Task directions — Set down each entry exactly as it stands, without altering a single character.

Extracted data entries —

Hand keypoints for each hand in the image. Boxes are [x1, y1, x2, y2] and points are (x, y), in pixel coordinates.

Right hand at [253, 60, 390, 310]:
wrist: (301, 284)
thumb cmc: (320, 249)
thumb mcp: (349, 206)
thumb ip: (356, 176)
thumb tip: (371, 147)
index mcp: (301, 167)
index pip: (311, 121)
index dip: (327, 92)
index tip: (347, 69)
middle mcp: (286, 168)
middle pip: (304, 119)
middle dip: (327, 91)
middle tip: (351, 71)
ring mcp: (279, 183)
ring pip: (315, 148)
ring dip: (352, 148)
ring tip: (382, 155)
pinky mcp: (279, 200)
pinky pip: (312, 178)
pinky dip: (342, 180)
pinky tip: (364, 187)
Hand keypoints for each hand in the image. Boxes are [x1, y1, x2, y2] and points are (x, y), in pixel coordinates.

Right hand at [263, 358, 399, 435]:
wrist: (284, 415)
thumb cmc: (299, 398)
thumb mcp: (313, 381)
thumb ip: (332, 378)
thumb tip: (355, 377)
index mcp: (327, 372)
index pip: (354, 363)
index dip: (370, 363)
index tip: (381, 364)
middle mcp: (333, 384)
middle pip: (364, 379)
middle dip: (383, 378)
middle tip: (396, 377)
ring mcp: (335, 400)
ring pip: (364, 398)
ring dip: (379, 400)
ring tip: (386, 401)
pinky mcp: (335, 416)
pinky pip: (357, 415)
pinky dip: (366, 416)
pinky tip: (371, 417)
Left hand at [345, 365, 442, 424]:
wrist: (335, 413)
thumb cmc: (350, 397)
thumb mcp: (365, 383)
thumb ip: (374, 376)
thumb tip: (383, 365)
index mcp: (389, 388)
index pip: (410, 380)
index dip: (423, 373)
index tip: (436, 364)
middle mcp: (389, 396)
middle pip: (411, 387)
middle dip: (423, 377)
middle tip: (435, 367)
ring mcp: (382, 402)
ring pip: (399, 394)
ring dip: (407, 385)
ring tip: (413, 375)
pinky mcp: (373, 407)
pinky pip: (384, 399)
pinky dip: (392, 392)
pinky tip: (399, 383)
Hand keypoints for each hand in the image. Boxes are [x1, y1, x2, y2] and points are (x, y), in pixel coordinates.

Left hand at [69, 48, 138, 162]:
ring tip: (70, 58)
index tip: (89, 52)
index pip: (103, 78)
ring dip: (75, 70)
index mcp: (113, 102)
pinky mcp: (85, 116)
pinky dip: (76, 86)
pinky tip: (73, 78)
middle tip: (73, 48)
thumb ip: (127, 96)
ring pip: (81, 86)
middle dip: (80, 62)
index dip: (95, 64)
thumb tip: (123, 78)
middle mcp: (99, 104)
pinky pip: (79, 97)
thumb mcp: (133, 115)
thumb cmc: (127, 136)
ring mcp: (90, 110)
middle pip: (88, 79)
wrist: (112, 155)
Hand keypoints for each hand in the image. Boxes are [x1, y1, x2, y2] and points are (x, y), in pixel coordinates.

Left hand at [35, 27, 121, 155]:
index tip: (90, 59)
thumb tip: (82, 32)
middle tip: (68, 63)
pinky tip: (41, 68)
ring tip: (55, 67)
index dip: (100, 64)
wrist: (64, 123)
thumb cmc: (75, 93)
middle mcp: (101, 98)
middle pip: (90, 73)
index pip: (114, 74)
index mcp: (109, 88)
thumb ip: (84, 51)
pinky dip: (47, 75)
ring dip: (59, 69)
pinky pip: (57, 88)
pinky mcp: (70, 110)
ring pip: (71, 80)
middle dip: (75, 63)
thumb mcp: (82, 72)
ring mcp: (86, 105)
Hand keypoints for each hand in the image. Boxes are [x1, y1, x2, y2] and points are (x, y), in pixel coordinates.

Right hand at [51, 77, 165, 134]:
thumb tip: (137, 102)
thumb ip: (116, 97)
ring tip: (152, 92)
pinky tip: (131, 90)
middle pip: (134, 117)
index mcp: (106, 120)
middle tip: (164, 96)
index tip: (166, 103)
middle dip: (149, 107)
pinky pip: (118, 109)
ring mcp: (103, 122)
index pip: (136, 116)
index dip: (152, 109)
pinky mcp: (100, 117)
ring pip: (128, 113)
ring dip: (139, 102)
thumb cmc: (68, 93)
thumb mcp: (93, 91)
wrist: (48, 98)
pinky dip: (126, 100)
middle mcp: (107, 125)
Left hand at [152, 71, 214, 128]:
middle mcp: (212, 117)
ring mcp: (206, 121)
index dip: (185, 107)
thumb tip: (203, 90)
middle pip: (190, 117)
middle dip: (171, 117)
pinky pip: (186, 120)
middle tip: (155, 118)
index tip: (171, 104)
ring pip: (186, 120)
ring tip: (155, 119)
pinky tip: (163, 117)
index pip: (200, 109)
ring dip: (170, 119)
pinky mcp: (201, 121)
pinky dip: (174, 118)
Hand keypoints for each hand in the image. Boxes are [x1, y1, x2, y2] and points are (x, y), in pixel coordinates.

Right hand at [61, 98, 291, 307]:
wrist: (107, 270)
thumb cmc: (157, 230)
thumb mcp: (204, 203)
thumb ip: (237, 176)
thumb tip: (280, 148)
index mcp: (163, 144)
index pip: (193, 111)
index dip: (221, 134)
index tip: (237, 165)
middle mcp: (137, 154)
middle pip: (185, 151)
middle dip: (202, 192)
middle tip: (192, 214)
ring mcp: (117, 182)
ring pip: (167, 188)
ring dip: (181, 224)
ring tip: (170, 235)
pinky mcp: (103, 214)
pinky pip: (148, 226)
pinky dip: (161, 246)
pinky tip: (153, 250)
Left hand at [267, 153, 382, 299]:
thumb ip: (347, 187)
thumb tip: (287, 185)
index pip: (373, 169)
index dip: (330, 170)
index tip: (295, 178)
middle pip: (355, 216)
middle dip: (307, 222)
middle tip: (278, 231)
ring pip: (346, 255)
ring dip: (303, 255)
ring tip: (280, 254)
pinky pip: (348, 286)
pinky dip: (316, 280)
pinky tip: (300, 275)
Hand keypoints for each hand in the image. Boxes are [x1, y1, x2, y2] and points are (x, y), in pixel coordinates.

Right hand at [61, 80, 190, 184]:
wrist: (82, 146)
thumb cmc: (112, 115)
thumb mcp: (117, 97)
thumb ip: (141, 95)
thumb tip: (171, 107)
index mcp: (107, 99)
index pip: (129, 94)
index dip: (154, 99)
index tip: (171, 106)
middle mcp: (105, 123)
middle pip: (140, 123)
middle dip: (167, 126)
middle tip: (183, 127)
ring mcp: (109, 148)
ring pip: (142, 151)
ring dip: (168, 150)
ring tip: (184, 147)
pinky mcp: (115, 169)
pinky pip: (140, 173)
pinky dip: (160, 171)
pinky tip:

Task output —
Hand keypoints for each hand in the image. Boxes are [x1, y1, x2, y2] and points are (x, y), in pixel coordinates.

Right hand at [253, 60, 390, 310]:
wrist: (301, 284)
thumb cmc: (320, 249)
thumb mcp: (349, 206)
thumb ip: (356, 176)
thumb tip: (371, 147)
index mcp: (301, 167)
index pip: (311, 121)
index dip: (327, 92)
index tip: (347, 69)
middle mcp: (286, 168)
middle pip: (304, 119)
middle dip: (327, 91)
middle tip: (351, 71)
ring mcp: (279, 183)
ring pip: (315, 148)
ring dip: (352, 148)
ring tip: (382, 155)
pinky mcp: (279, 200)
pinky pip: (312, 178)
pinky dip: (342, 180)
pinky tip: (364, 187)
Hand keypoints for each hand in the image. Boxes are [x1, y1, x2, y2] and points are (x, y), in pixel coordinates.

Right hand at [263, 358, 399, 435]:
wrist: (284, 415)
thumb cmc: (299, 398)
thumb mcp: (313, 381)
thumb ip: (332, 378)
thumb tip: (355, 377)
index mcp: (327, 372)
index pip: (354, 363)
index dip: (370, 363)
index tip: (381, 364)
middle mcp: (333, 384)
middle pip: (364, 379)
middle dip: (383, 378)
middle tip: (396, 377)
ring mcp: (335, 400)
ring pip: (364, 398)
ring dip: (379, 400)
ring tip: (386, 401)
pinky mcp: (335, 416)
pinky pip: (357, 415)
pinky dip: (366, 416)
pinky tip: (371, 417)
Left hand at [345, 365, 442, 424]:
wrist: (335, 413)
thumb cmc: (350, 397)
thumb mcp: (365, 383)
thumb ip: (374, 376)
thumb tip: (383, 365)
index mcp: (389, 388)
index pip: (410, 380)
index dip: (423, 373)
index tip: (436, 364)
middle mcp: (389, 396)
middle pip: (411, 387)
middle dip: (423, 377)
middle tip: (435, 367)
ring mcp: (382, 402)
ring pip: (399, 394)
ring dip: (407, 385)
ring tip: (413, 375)
pinky mcp: (373, 407)
pinky pip: (384, 399)
pinky dip: (392, 392)
pinky tip: (399, 383)
Hand keypoints for each hand in the image. Boxes are [x1, y1, x2, y2] and points are (x, y), in pixel coordinates.

Left hand at [69, 48, 138, 162]:
ring tip: (70, 58)
index tip: (89, 52)
index pip: (103, 78)
ring dip: (75, 70)
index mcp: (113, 102)
pinky mcp: (85, 116)
pinky dip: (76, 86)
pinky tip: (73, 78)
middle tip: (73, 48)
thumb ip: (127, 96)
ring pip: (81, 86)
middle dip: (80, 62)
index dip: (95, 64)
thumb tip: (123, 78)
middle mcp: (99, 104)
pinky pip: (79, 97)
thumb mcp: (133, 115)
thumb cmc: (127, 136)
ring mcp: (90, 110)
middle pip: (88, 79)
wrist: (112, 155)
Hand keypoints for each hand in the image. Boxes are [x1, y1, x2, y2] and points are (x, y), in pixel coordinates.

Left hand at [35, 27, 121, 155]:
index tip: (90, 59)
thumb tip: (82, 32)
middle tip: (68, 63)
pinky tip: (41, 68)
ring tip: (55, 67)
index dip: (100, 64)
wrist: (64, 123)
thumb cmc: (75, 93)
middle mcp: (101, 98)
middle pip: (90, 73)
index pip: (114, 74)
index mcp: (109, 88)
thumb ip: (84, 51)
pinky dip: (47, 75)
ring dip: (59, 69)
pinky pip: (57, 88)
pinky mcp: (70, 110)
ring pip: (71, 80)
middle dip: (75, 63)
thumb mcp: (82, 72)
ring mcp: (86, 105)
Hand keypoints for each hand in the image. Boxes are [x1, y1, x2, y2] and points are (x, y), in pixel coordinates.

Right hand at [51, 77, 165, 134]:
thumb tip: (137, 102)
thumb ip: (116, 97)
ring tip: (152, 92)
pinky tip: (131, 90)
middle pip: (134, 117)
index mcp: (106, 120)
middle tip: (164, 96)
index tip: (166, 103)
middle dip: (149, 107)
pinky pip: (118, 109)
ring mcp: (103, 122)
index pip: (136, 116)
index dip: (152, 109)
pinky mcp: (100, 117)
ring pip: (128, 113)
ring dip: (139, 102)
thumb cmc: (68, 93)
thumb mcp: (93, 91)
wrist: (48, 98)
pinky dip: (126, 100)
middle mcp: (107, 125)
Left hand at [152, 71, 214, 128]:
middle mcp: (212, 117)
ring mcp: (206, 121)
index dip: (185, 107)
thumb tip: (203, 90)
middle pip: (190, 117)
middle dip: (171, 117)
pinky pip: (186, 120)
middle tip: (155, 118)
index tip: (171, 104)
ring pip: (186, 120)
ring tip: (155, 119)
pinky tip: (163, 117)
index pip: (200, 109)
ring dip: (170, 119)
pinky mcp: (201, 121)
pinky dip: (174, 118)
Hand keypoints for each hand in the image. Boxes are [x1, y1, x2, y2] and points are (x, y), in pixel coordinates.

Right hand at [61, 98, 291, 307]:
wrist: (107, 270)
thumb cmc: (157, 230)
thumb mcp: (204, 203)
thumb ip: (237, 176)
thumb tip: (280, 148)
index mcp: (163, 144)
index pip: (193, 111)
index dip: (221, 134)
index tip: (237, 165)
middle mcp: (137, 154)
middle pip: (185, 151)
middle dip: (202, 192)
middle tip: (192, 214)
ring mcp: (117, 182)
ring pip: (167, 188)
ring dip: (181, 224)
ring tip: (170, 235)
pinky mcp: (103, 214)
pinky pip: (148, 226)
pinky dip: (161, 246)
pinky tip: (153, 250)
Left hand at [267, 153, 382, 299]:
thumb ip: (347, 187)
thumb tip: (287, 185)
index pip: (373, 169)
index dip: (330, 170)
index tip: (295, 178)
middle pip: (355, 216)
middle dip: (307, 222)
middle tip: (278, 231)
ring pip: (346, 255)
ring dip: (303, 255)
ring tip: (280, 254)
pinky pip: (348, 286)
pinky dip: (316, 280)
pinky tip: (300, 275)
Hand keypoints for each hand in the image. Boxes are [x1, y1, x2, y2] and points are (x, y), in pixel coordinates.

Right hand at [61, 80, 190, 184]:
wrist: (82, 146)
thumb cmc: (112, 115)
thumb mcp: (117, 97)
thumb ip: (141, 95)
thumb tip: (171, 107)
index mcp: (107, 99)
index pip: (129, 94)
index dip: (154, 99)
index tip: (171, 106)
middle mcp: (105, 123)
middle pip: (140, 123)
middle dip: (167, 126)
middle tip: (183, 127)
ring mcp: (109, 148)
ring pip: (142, 151)
ring dip: (168, 150)
ring tip: (184, 147)
pinky mcp: (115, 169)
pinky pip: (140, 173)
pinky dip: (160, 171)
pinky tip:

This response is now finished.